Anutin et ses alliés freinent les espoirs de casinos légalisés en Thaïlande

Le 9 février 2026, les récentes élections en Thaïlande ont pratiquement anéanti les espoirs de voir une législation sur les casinos se concrétiser dans le pays. Anutin Charnvirakul, à la tête du Bhumjaithai Party, a obtenu le plus grand nombre de voix, mais sans atteindre la majorité absolue. Cela signifie que le parti devra compter sur le soutien d’autres formations pour former un gouvernement.

Le Parti Bhumjaithai semble devoir s’allier au Parti Prachachart, qui détient un petit bloc de sièges au parlement. Cette coalition potentielle n’augure rien de bon pour la relance du projet de loi sur les casinos, car le Parti Prachachart s’oppose depuis longtemps à une telle législation, invoquant des raisons religieuses et culturelles.

Le Parti Pheu Thai, autrefois dirigé par l’ancien leader Paetongtarn Shinawatra, a reculé par rapport à son engagement antérieur envers la légalisation des casinos, bien qu’il reste le seul parti à soutenir un tel cadre législatif.
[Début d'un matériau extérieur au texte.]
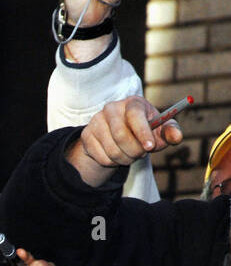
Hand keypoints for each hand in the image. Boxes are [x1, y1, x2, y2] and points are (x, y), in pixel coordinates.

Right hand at [68, 96, 183, 186]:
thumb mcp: (160, 131)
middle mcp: (112, 108)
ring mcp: (96, 121)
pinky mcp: (87, 135)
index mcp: (132, 103)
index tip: (150, 147)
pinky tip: (116, 156)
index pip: (135, 116)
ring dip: (125, 159)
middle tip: (141, 154)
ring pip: (112, 150)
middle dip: (134, 151)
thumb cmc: (145, 131)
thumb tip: (177, 137)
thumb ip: (171, 132)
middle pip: (121, 136)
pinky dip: (112, 162)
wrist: (118, 136)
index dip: (142, 133)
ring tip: (129, 155)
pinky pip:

Avec un peu plus de 70 sièges remportés, le parti reste marginalisé mais continue d’exercer une influence sur la politique thaïlandaise.

Malgré les défis politiques et les complications entourant le projet de loi, certains observateurs avaient nourri l’espoir que la législation sur les casinos pourrait aboutir. Lors du SBC Summit à Lisbonne l’année dernière, Lau Kok Keng, responsable de la propriété intellectuelle, des sports et des jeux chez Rajah & Tan Singapore, avait déploré la résistance au projet de loi et les complexités politiques qui ont conduit à son échec, tout en exprimant un certain optimisme quant à sa possible résurrection. Cet espoir semble maintenant s’être évanoui.

Après la chute du gouvernement Shinawatra et l’abandon du projet de loi, des rapports indiquaient que certains opérateurs clés avaient continué d’investir et de maintenir des bases en Thaïlande. Toutefois, ces investissements risquent de diminuer si une coalition entre le Bhumjaithai Party et le Parti Prachachart se concrétise.

Il se demandait si le projet de loi avait échoué en raison de la résistance à tout ce qui est associé à la famille Shinawatra, et si l’opposition à ce projet de loi n’était pas simplement une rébellion contre les politiques associées à Shinawatra. Anutin Charnvirakul, après avoir pris ses fonctions l’année dernière, a clairement annoncé qu’il ne remettrait pas la législation sur le jeu d’argent à l’ordre du jour. Aux médias locaux, il a déclaré : « Si quelqu’un dit que le jeu peut stimuler l’économie, je leur répondrais d’attendre un autre Premier ministre. N’attendez pas de moi que je soutienne cette approche ».

En contraste, le Japon a vu un sort différent pour sa législation sur les casinos. La Première ministre Sanae Takaichi, après avoir consolidé sa position lors d’une élection anticipée, peut désormais faire avancer la réglementation des casinos et mettre en œuvre un nouveau cadre législatif. La société MGM peut donc poursuivre ses ambitieux projets de construction à Osaka.

Ce développement au Japon contraste fortement avec les blocages en Thaïlande, où le climat politique et culturel semble résolument opposé à la légalisation des casinos, malgré les espoirs de certains investisseurs et observateurs du marché. Toutefois, certains analystes suggèrent que le paysage politique pourrait éventuellement changer, ouvrant la voie à une réévaluation de la législation sur les casinos à l’avenir. Pour l’instant, le rêve d’une Thaïlande avec des casinos légalisés semble s’éloigner.